*ASSIGNED TASK A*. In the passage about Dr. Elrod and ENMU-Ruidoso, where is the commencement for GED, ENMU-Ruidoso and local ENMU students held today?

==== SELECTED PASSAGE

Never far from Dr. Elrod’s mind was that ENMU-Ruidoso was a “community” college. The first local Community College Board, made up of local residents, was inducted in 2006. As elected officials, the board was an important component in determining the college’s future. Dr. Elrod also believed that it was important to share the success of graduates with the community. The first local graduate commencement convocation was held in 2006. Today, the commencement for GED, ENMU-Ruidoso and local students from ENMU takes place at the Spencer Theater. Dignitaries from across the region serve as keynote speakers for the event that attracts hundreds of family members and friends of the graduating class.
Much of Dr. Elrod’s time in Ruidoso was dedicated to expanding the campus onto the property across the street from Spencer Theater. The opportunity arose when representatives from the Bancroft family approached the college after the passing of Jacqueline Spencer. Many entities were involved in what would have been an innovative partnership between private and state entities. Despite numerous memorandums of understandings and meetings with state representatives, the final transfer remained unresolved when Dr. Elrod retired at the end of 2009.
Dr. Elrod continues to lobby on behalf of ENMU-Ruidoso and other community colleges through the New Mexico Association of Community Colleges in his new home of Santa Fe. He may be in a world far away from Ruidoso, but his influence remains close at hand.

========
==== DATA RECORDS

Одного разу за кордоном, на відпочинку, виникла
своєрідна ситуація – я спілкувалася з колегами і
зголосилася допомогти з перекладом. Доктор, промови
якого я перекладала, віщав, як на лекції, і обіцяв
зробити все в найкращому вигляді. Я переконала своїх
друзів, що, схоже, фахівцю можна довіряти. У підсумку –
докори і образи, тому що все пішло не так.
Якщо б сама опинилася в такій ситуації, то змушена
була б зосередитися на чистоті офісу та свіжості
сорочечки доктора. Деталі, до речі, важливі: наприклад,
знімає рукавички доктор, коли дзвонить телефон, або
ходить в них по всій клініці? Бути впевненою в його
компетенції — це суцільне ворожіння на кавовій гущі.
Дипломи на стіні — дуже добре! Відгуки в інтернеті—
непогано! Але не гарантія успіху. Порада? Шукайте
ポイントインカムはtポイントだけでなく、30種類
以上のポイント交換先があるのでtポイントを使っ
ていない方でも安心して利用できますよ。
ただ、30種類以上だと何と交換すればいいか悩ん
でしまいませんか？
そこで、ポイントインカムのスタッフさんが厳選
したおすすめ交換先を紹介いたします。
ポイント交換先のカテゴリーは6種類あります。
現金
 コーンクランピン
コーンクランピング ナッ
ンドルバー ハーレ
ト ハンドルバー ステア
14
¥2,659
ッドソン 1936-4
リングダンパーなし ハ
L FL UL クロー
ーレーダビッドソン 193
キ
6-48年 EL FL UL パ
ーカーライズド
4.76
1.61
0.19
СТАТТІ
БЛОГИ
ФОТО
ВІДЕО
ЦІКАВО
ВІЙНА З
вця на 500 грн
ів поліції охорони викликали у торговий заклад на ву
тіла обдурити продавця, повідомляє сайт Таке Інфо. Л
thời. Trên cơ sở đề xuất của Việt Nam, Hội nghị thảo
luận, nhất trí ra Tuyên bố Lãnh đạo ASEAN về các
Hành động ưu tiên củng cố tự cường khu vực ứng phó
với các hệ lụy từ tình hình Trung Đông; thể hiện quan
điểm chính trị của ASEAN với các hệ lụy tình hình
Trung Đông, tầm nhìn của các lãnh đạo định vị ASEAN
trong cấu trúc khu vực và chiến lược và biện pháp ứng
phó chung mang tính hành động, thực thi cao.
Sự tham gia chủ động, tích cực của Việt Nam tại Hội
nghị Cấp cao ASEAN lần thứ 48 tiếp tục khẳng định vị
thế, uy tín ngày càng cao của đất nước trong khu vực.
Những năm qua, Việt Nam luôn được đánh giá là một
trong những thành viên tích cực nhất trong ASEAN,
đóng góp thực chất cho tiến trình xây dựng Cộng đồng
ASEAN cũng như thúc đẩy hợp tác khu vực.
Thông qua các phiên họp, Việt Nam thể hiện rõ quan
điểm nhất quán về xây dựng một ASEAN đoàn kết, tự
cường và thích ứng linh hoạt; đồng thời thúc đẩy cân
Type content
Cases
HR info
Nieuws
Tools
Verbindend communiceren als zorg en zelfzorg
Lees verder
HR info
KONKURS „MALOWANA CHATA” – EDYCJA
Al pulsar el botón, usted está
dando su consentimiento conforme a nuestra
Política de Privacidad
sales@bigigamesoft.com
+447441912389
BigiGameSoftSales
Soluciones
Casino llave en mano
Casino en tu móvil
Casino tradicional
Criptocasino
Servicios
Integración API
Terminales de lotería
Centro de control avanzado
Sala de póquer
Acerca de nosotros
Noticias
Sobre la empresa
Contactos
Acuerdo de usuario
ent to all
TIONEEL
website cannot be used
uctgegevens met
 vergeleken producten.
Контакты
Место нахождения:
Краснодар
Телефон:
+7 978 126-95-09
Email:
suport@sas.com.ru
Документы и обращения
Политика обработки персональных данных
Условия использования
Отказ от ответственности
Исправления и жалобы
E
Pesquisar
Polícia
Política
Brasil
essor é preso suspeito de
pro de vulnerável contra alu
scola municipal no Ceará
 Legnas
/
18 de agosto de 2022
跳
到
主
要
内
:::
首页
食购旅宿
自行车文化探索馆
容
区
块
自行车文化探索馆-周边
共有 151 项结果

========

*ASSIGNED TASK B*. Copy the entries word for word, from their very first line through the line that contains "そこで、ポイントインカムのスタッフさんが厳選", with both ends included.

*TASK ANSWER A*. At the Spencer Theater.

*TASK ANSWER B*.
Одного разу за кордоном, на відпочинку, виникла
своєрідна ситуація – я спілкувалася з колегами і
зголосилася допомогти з перекладом. Доктор, промови
якого я перекладала, віщав, як на лекції, і обіцяв
зробити все в найкращому вигляді. Я переконала своїх
друзів, що, схоже, фахівцю можна довіряти. У підсумку –
докори і образи, тому що все пішло не так.
Якщо б сама опинилася в такій ситуації, то змушена
була б зосередитися на чистоті офісу та свіжості
сорочечки доктора. Деталі, до речі, важливі: наприклад,
знімає рукавички доктор, коли дзвонить телефон, або
ходить в них по всій клініці? Бути впевненою в його
компетенції — це суцільне ворожіння на кавовій гущі.
Дипломи на стіні — дуже добре! Відгуки в інтернеті—
непогано! Але не гарантія успіху. Порада? Шукайте
ポイントインカムはtポイントだけでなく、30種類
以上のポイント交換先があるのでtポイントを使っ
ていない方でも安心して利用できますよ。
ただ、30種類以上だと何と交換すればいいか悩ん
でしまいませんか？
そこで、ポイントインカムのスタッフさんが厳選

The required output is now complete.